Continuando na mesma empreitada falaciosa, novamente o tradutor não apresenta argumentos sólidos e não mostrou o texto de forma completa. Segue abaixo o parágrafo na integra, onde diz logo ao final que na edição francesa, após os debates a palavra “hobbit” foi mantida:

Em 13 de maio de 1968, Andre Bay da Editions Stock, que estava prestes a publicar uma tradução francesa de O Hobbit, escreveu a Alina Dadlez que ele estava insatisfeito com a palavra Hobbit, que tinha conotações em francês – que, no entanto, ele não ousava explicar a uma mulher. Ele sugeriu Hopin em seu lugar. Quando isto foi levado ao Tolkien, ele respondeu: “Devemos confiar nas objeções levantadas por aqueles que sabem mais das profundezas da linguagem coloquial! De qualquer forma, hopin parece-me uma solução adequada e engenhosa: hopin / lapin = hobbit / rabbit, suponho. Não que eu pretendesse tal conexão. Então, esperemos que seja assim: desde que qualquer ilustrador saiba que isso não deve influenciá-lo indevidamente ”(15 de maio de 1968, arquivo Tolkien-George Allen & Unwin, HarperCollins). No final, a tradução francesa também usou a forma hobbit. (SCULL, Christina. HAMMOND, Wayne. The J.R.R. Tolkien Companion and Guide, Reader’s Guide, p. 1036).[7]

Não é preciso racionar muito para perceber que a preocupação do Tolkien e do tradutor francês era com o significado e não com uma adaptação fonética (nos moldes dos tradutores brasileiros). A ideia central foi a confusão de significado que a palavra poderia trazer aos franceses. Enquanto que o caso apresentado “Gobelim”, por exemplo, tem o significado que é o mesmo que a “tapeçaria francesa”. Não é uma palavra com significado semelhante. Enquanto que “Orque” não existe em língua portuguesa e não significa nada. Deve ser acrescentado o fato de que essa palavra “hopin” foi feita com a autorização do próprio Tolkien, enquanto que a tradução brasileira não conta com esse fino acompanhamento, uma vez que, logicamente, Tolkien não está mais entre nós fisicamente.
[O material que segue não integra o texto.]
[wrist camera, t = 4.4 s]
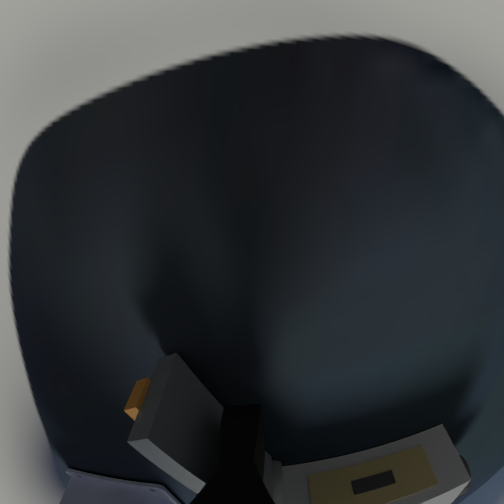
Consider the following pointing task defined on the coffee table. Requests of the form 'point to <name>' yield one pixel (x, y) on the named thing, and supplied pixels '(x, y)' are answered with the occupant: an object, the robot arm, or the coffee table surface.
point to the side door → (184, 427)
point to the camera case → (384, 474)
3)Ah, mas nenhuma tradução europeia acabou seguindo essas ideias. Dois grandes especialistas em Tolkien também são contra elas. Vocês querem saber mais que eles? Verdadeiro, porém irrelevante. Esse raciocínio parte de uma visão binária: se a nossa escolha de tradução é boa, a deles é ruim, e vice-versa. Bom, em tradução isso é relativamente raro. A não ser que a gente estivesse errando o significado ou o tom de uma palavra (trocando um termo formal por gíria, por exemplo), não existe 100% errado ou certo nessa área. O que existe são ESCOLHAS que podem ser defensáveis ou não, por diferentes motivos. Manter o termo original é defensável? Totalmente. Ligeiras adaptações ao estilo da língua de tradução são defensáveis? A resposta, como o próprio Tolkien deixou entrever, também é SIM. Ah, e só pra arrematar, isso é, no fundo, argumento de autoridade. Ou seja, uma falácia lógica.

Novamente outra falácia do espantalho. Em nenhum momento foi dito que apenas dois especialistas estrangeiros são em desfavor de adaptações fonéticas. A pesquisa foi feita com base em informações colhidas por diversos tradutores e especialistas. Foi uma pesquisa ampla. Os nomes estão listados logo no início do primeiro artigo sobre o tema. Mas que são aqui novamente repetidos: Oronzo Cilli, Carl F. Hostetter, Jared Lobdell David Giraudeau, Paulo Pereira, Henk Brassien, Edouard Kloczko, Audrey Morelle, Vicent Ferré, Daniel Lauzon e Vittoria Alliatta di Vilafranca.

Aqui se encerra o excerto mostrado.